-- Records to use follows --

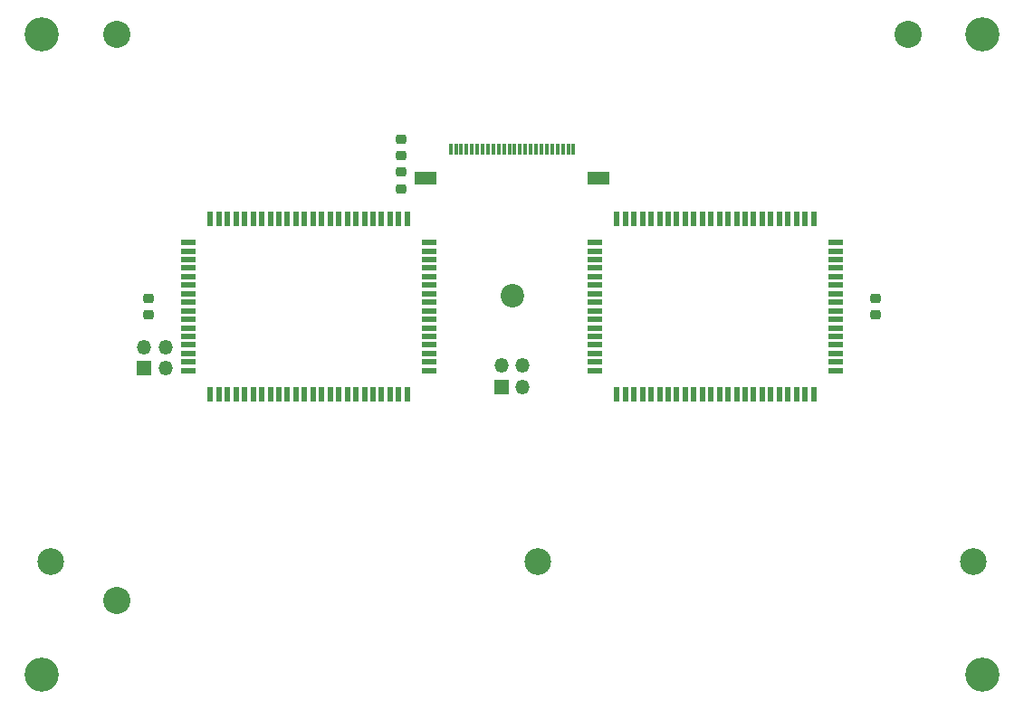
<source format=gbr>
G04 #@! TF.GenerationSoftware,KiCad,Pcbnew,6.0.9-8da3e8f707~117~ubuntu22.04.1*
G04 #@! TF.CreationDate,2023-03-03T14:59:22+01:00*
G04 #@! TF.ProjectId,ModulAdapterBasic,4d6f6475-6c41-4646-9170-746572426173,rev?*
G04 #@! TF.SameCoordinates,Original*
G04 #@! TF.FileFunction,Soldermask,Bot*
G04 #@! TF.FilePolarity,Negative*
%FSLAX46Y46*%
G04 Gerber Fmt 4.6, Leading zero omitted, Abs format (unit mm)*
G04 Created by KiCad (PCBNEW 6.0.9-8da3e8f707~117~ubuntu22.04.1) date 2023-03-03 14:59:22*
%MOMM*%
%LPD*%
G01*
G04 APERTURE LIST*
G04 Aperture macros list*
%AMRoundRect*
0 Rectangle with rounded corners*
0 $1 Rounding radius*
0 $2 $3 $4 $5 $6 $7 $8 $9 X,Y pos of 4 corners*
0 Add a 4 corners polygon primitive as box body*
4,1,4,$2,$3,$4,$5,$6,$7,$8,$9,$2,$3,0*
0 Add four circle primitives for the rounded corners*
1,1,$1+$1,$2,$3*
1,1,$1+$1,$4,$5*
1,1,$1+$1,$6,$7*
1,1,$1+$1,$8,$9*
0 Add four rect primitives between the rounded corners*
20,1,$1+$1,$2,$3,$4,$5,0*
20,1,$1+$1,$4,$5,$6,$7,0*
20,1,$1+$1,$6,$7,$8,$9,0*
20,1,$1+$1,$8,$9,$2,$3,0*%
G04 Aperture macros list end*
%ADD10C,2.500000*%
%ADD11C,3.200000*%
%ADD12C,2.200000*%
%ADD13R,2.000000X1.300000*%
%ADD14R,0.300000X1.000000*%
%ADD15R,0.500000X1.480000*%
%ADD16R,1.480000X0.500000*%
%ADD17RoundRect,0.218750X-0.256250X0.218750X-0.256250X-0.218750X0.256250X-0.218750X0.256250X0.218750X0*%
%ADD18RoundRect,0.218750X0.256250X-0.218750X0.256250X0.218750X-0.256250X0.218750X-0.256250X-0.218750X0*%
%ADD19R,1.350000X1.350000*%
%ADD20O,1.350000X1.350000*%
%ADD21C,2.540000*%
G04 APERTURE END LIST*
D10*
X102400000Y-123400000D03*
X56900000Y-123400000D03*
X143100000Y-123400000D03*
D11*
X56000000Y-74000000D03*
X144000000Y-74000000D03*
X56000000Y-134000000D03*
X144000000Y-134000000D03*
D12*
X100000000Y-98500000D03*
D13*
X108050000Y-87500000D03*
X91950000Y-87500000D03*
D14*
X105750000Y-84800000D03*
X105250000Y-84800000D03*
X104750000Y-84800000D03*
X104250000Y-84800000D03*
X103750000Y-84800000D03*
X103250000Y-84800000D03*
X102750000Y-84800000D03*
X102250000Y-84800000D03*
X101750000Y-84800000D03*
X101250000Y-84800000D03*
X100750000Y-84800000D03*
X100250000Y-84800000D03*
X99750000Y-84800000D03*
X99250000Y-84800000D03*
X98750000Y-84800000D03*
X98250000Y-84800000D03*
X97750000Y-84800000D03*
X97250000Y-84800000D03*
X96750000Y-84800000D03*
X96250000Y-84800000D03*
X95750000Y-84800000D03*
X95250000Y-84800000D03*
X94750000Y-84800000D03*
X94250000Y-84800000D03*
D15*
X109800000Y-91260000D03*
X110600000Y-91260000D03*
X111400000Y-91260000D03*
X112200000Y-91260000D03*
X113000000Y-91260000D03*
X113800000Y-91260000D03*
X114600000Y-91260000D03*
X115400000Y-91260000D03*
X116200000Y-91260000D03*
X117000000Y-91260000D03*
X117800000Y-91260000D03*
X118600000Y-91260000D03*
X119400000Y-91260000D03*
X120200000Y-91260000D03*
X121000000Y-91260000D03*
X121800000Y-91260000D03*
X122600000Y-91260000D03*
X123400000Y-91260000D03*
X124200000Y-91260000D03*
X125000000Y-91260000D03*
X125800000Y-91260000D03*
X126600000Y-91260000D03*
X127400000Y-91260000D03*
X128200000Y-91260000D03*
D16*
X130240000Y-93500000D03*
X130240000Y-94300000D03*
X130240000Y-95100000D03*
X130240000Y-95900000D03*
X130240000Y-96700000D03*
X130240000Y-97500000D03*
X130240000Y-98300000D03*
X130240000Y-99100000D03*
X130240000Y-99900000D03*
X130240000Y-100700000D03*
X130240000Y-101500000D03*
X130240000Y-102300000D03*
X130240000Y-103100000D03*
X130240000Y-103900000D03*
X130240000Y-104700000D03*
X130240000Y-105500000D03*
D15*
X128200000Y-107740000D03*
X127400000Y-107740000D03*
X126600000Y-107740000D03*
X125800000Y-107740000D03*
X125000000Y-107740000D03*
X124200000Y-107740000D03*
X123400000Y-107740000D03*
X122600000Y-107740000D03*
X121800000Y-107740000D03*
X121000000Y-107740000D03*
X120200000Y-107740000D03*
X119400000Y-107740000D03*
X118600000Y-107740000D03*
X117800000Y-107740000D03*
X117000000Y-107740000D03*
X116200000Y-107740000D03*
X115400000Y-107740000D03*
X114600000Y-107740000D03*
X113800000Y-107740000D03*
X113000000Y-107740000D03*
X112200000Y-107740000D03*
X111400000Y-107740000D03*
X110600000Y-107740000D03*
X109800000Y-107740000D03*
D16*
X107760000Y-105500000D03*
X107760000Y-104700000D03*
X107760000Y-103900000D03*
X107760000Y-103100000D03*
X107760000Y-102300000D03*
X107760000Y-101500000D03*
X107760000Y-100700000D03*
X107760000Y-99900000D03*
X107760000Y-99100000D03*
X107760000Y-98300000D03*
X107760000Y-97500000D03*
X107760000Y-96700000D03*
X107760000Y-95900000D03*
X107760000Y-95100000D03*
X107760000Y-94300000D03*
X107760000Y-93500000D03*
D17*
X134000000Y-98712500D03*
X134000000Y-100287500D03*
D18*
X66000000Y-100287500D03*
X66000000Y-98712500D03*
D19*
X99000000Y-107000000D03*
D20*
X101000000Y-107000000D03*
X99000000Y-105000000D03*
X101000000Y-105000000D03*
D19*
X65600000Y-105300000D03*
D20*
X67600000Y-105300000D03*
X65600000Y-103300000D03*
X67600000Y-103300000D03*
D18*
X89586000Y-88468500D03*
X89586000Y-86893500D03*
D17*
X89586000Y-83820000D03*
X89586000Y-85395000D03*
D15*
X90200000Y-107740000D03*
X89400000Y-107740000D03*
X88600000Y-107740000D03*
X87800000Y-107740000D03*
X87000000Y-107740000D03*
X86200000Y-107740000D03*
X85400000Y-107740000D03*
X84600000Y-107740000D03*
X83800000Y-107740000D03*
X83000000Y-107740000D03*
X82200000Y-107740000D03*
X81400000Y-107740000D03*
X80600000Y-107740000D03*
X79800000Y-107740000D03*
X79000000Y-107740000D03*
X78200000Y-107740000D03*
X77400000Y-107740000D03*
X76600000Y-107740000D03*
X75800000Y-107740000D03*
X75000000Y-107740000D03*
X74200000Y-107740000D03*
X73400000Y-107740000D03*
X72600000Y-107740000D03*
X71800000Y-107740000D03*
D16*
X69760000Y-105500000D03*
X69760000Y-104700000D03*
X69760000Y-103900000D03*
X69760000Y-103100000D03*
X69760000Y-102300000D03*
X69760000Y-101500000D03*
X69760000Y-100700000D03*
X69760000Y-99900000D03*
X69760000Y-99100000D03*
X69760000Y-98300000D03*
X69760000Y-97500000D03*
X69760000Y-96700000D03*
X69760000Y-95900000D03*
X69760000Y-95100000D03*
X69760000Y-94300000D03*
X69760000Y-93500000D03*
D15*
X71800000Y-91260000D03*
X72600000Y-91260000D03*
X73400000Y-91260000D03*
X74200000Y-91260000D03*
X75000000Y-91260000D03*
X75800000Y-91260000D03*
X76600000Y-91260000D03*
X77400000Y-91260000D03*
X78200000Y-91260000D03*
X79000000Y-91260000D03*
X79800000Y-91260000D03*
X80600000Y-91260000D03*
X81400000Y-91260000D03*
X82200000Y-91260000D03*
X83000000Y-91260000D03*
X83800000Y-91260000D03*
X84600000Y-91260000D03*
X85400000Y-91260000D03*
X86200000Y-91260000D03*
X87000000Y-91260000D03*
X87800000Y-91260000D03*
X88600000Y-91260000D03*
X89400000Y-91260000D03*
X90200000Y-91260000D03*
D16*
X92240000Y-93500000D03*
X92240000Y-94300000D03*
X92240000Y-95100000D03*
X92240000Y-95900000D03*
X92240000Y-96700000D03*
X92240000Y-97500000D03*
X92240000Y-98300000D03*
X92240000Y-99100000D03*
X92240000Y-99900000D03*
X92240000Y-100700000D03*
X92240000Y-101500000D03*
X92240000Y-102300000D03*
X92240000Y-103100000D03*
X92240000Y-103900000D03*
X92240000Y-104700000D03*
X92240000Y-105500000D03*
D21*
X63000000Y-74000000D03*
X137000000Y-74000000D03*
X63000000Y-127000000D03*
M02*

</source>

-- Records to use concluded --

_What is expected_: Taking the entries above, write out exactly each line from the one holding "X125000000Y-107740000D03*" to the one holding "X117000000Y-107740000D03*", both included, and stop there.

_Your solution_:
X125000000Y-107740000D03*
X124200000Y-107740000D03*
X123400000Y-107740000D03*
X122600000Y-107740000D03*
X121800000Y-107740000D03*
X121000000Y-107740000D03*
X120200000Y-107740000D03*
X119400000Y-107740000D03*
X118600000Y-107740000D03*
X117800000Y-107740000D03*
X117000000Y-107740000D03*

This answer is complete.